Segment Start: DATA TO USE

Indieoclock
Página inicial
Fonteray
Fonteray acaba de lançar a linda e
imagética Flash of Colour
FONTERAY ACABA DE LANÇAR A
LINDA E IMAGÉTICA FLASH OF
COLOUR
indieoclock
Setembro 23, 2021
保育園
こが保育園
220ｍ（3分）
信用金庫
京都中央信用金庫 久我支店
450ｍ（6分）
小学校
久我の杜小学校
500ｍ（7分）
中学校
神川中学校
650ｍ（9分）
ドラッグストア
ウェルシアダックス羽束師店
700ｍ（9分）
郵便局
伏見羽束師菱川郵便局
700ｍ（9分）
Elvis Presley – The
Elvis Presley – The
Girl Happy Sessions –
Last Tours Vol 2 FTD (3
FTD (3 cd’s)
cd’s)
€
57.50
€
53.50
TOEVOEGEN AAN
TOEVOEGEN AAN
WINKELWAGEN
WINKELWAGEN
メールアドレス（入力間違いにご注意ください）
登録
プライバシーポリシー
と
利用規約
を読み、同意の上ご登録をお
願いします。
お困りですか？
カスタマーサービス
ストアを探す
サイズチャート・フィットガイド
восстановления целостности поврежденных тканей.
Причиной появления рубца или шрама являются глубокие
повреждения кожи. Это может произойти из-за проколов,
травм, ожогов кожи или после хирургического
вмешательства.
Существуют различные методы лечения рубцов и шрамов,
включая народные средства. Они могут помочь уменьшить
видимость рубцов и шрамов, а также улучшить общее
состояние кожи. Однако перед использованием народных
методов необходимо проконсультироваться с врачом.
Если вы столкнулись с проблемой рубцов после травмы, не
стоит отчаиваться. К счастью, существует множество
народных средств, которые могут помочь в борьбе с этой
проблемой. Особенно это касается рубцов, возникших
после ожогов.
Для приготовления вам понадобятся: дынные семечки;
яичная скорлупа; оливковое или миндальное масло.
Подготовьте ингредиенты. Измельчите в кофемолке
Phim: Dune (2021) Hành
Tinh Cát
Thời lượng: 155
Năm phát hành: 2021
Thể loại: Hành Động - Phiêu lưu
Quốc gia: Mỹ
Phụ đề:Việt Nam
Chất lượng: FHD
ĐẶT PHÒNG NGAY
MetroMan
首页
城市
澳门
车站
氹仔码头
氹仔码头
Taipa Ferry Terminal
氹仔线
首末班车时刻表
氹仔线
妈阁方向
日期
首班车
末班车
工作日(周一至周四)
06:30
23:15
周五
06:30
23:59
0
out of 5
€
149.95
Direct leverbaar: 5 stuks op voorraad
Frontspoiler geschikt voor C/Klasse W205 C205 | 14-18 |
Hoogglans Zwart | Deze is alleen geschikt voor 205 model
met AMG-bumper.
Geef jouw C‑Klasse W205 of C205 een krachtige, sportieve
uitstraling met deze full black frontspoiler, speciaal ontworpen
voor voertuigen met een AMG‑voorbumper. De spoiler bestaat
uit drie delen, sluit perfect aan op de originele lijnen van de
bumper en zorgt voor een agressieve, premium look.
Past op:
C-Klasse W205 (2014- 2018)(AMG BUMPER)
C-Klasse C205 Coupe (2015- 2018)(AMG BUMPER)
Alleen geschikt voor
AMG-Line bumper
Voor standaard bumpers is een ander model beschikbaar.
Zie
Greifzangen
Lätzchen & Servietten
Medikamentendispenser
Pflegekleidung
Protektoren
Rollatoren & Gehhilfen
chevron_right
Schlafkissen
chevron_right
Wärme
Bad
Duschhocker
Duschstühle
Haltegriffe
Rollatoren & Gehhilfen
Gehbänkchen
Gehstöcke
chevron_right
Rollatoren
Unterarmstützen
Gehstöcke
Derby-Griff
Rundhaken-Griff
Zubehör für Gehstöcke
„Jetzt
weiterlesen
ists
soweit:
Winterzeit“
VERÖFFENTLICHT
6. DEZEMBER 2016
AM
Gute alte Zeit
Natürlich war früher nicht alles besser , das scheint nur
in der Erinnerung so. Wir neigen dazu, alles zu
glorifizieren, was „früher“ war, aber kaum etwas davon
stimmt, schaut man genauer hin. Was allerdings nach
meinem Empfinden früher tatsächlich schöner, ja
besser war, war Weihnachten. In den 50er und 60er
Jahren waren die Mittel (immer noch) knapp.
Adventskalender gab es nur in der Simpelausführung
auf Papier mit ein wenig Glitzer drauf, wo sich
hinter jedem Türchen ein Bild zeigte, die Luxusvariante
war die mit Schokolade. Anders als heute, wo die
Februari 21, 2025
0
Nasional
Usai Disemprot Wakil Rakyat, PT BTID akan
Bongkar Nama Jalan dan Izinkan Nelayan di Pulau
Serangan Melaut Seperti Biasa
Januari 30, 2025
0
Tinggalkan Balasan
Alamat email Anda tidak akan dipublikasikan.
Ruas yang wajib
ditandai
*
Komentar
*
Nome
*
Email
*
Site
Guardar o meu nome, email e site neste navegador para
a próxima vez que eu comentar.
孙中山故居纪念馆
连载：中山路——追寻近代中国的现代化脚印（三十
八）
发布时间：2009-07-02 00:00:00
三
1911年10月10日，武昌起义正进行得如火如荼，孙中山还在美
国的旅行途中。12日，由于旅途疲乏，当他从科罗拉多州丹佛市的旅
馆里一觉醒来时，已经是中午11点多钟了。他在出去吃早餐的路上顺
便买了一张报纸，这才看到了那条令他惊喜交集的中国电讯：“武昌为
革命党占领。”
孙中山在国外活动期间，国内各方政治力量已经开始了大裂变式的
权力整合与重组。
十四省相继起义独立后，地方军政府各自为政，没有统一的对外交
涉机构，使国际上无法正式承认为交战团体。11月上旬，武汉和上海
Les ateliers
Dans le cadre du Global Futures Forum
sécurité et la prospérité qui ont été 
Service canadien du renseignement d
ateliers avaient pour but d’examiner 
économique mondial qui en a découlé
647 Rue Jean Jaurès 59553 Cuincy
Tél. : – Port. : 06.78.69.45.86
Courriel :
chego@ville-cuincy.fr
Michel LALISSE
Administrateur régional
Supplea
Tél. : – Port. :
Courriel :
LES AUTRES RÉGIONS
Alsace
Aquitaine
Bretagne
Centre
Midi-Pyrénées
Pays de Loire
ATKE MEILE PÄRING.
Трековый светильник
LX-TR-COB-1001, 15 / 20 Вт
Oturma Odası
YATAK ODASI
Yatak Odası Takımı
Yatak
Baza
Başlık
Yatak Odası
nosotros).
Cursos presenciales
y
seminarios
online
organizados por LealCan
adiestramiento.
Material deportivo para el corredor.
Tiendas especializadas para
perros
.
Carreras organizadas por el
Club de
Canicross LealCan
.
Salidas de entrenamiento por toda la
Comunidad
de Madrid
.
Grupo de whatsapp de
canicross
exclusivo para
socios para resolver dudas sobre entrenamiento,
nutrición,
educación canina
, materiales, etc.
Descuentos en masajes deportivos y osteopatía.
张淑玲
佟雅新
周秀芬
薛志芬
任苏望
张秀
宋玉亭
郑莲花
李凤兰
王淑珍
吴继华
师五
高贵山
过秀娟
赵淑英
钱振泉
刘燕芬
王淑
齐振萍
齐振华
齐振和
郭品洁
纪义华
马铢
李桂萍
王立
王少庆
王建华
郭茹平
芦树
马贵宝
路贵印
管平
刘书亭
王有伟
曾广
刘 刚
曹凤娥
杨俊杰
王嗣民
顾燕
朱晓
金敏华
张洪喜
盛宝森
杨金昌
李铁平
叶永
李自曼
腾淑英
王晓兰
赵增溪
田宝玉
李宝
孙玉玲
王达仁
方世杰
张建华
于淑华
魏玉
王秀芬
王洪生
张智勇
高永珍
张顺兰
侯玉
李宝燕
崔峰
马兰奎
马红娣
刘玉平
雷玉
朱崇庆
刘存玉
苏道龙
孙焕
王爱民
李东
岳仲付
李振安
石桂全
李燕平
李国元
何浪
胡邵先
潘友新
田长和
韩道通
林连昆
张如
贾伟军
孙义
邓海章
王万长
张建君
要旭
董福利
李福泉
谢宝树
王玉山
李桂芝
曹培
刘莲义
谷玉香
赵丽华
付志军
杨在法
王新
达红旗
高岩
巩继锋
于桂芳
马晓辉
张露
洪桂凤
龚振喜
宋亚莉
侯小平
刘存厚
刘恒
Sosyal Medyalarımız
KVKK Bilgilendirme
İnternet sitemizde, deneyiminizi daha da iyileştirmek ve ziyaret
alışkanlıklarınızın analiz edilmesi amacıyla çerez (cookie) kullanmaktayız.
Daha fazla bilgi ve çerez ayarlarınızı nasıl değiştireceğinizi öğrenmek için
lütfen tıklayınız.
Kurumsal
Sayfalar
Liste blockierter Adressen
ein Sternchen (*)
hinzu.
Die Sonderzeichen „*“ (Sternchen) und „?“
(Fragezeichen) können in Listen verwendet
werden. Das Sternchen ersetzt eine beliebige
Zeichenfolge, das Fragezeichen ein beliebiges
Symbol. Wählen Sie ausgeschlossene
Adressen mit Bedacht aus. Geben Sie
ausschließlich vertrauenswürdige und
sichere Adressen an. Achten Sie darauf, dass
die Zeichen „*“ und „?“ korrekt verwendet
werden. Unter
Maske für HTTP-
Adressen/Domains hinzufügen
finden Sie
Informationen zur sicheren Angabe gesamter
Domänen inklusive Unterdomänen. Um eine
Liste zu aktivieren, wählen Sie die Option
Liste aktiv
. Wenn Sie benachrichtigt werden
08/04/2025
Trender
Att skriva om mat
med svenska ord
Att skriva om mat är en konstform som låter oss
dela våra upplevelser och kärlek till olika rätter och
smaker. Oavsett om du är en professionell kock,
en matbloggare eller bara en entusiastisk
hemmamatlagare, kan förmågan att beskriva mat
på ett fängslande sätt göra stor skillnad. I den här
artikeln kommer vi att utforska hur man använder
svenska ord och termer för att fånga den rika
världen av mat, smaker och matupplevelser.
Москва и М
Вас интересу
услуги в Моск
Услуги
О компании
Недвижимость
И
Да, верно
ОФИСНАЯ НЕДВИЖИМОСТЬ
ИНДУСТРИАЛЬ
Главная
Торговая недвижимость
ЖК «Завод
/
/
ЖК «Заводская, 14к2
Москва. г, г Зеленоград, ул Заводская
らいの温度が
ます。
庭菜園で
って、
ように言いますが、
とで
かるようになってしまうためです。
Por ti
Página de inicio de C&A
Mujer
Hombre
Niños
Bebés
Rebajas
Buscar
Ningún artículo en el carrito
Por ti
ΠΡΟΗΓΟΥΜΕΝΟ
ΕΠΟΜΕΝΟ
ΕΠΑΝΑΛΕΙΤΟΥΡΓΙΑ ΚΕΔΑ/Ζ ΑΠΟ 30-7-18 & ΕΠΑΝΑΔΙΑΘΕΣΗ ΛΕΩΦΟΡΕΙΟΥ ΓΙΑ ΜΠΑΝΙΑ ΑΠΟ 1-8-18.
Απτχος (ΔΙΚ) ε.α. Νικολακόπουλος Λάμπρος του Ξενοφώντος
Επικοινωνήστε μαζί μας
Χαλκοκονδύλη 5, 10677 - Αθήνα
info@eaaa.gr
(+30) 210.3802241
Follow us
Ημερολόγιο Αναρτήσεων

Segment End: DATA TO USE

Only lines with the word "помочь" are wanted; pull each of them from the records.

включая народные средства. Они могут помочь уменьшить
народных средств, которые могут помочь в борьбе с этой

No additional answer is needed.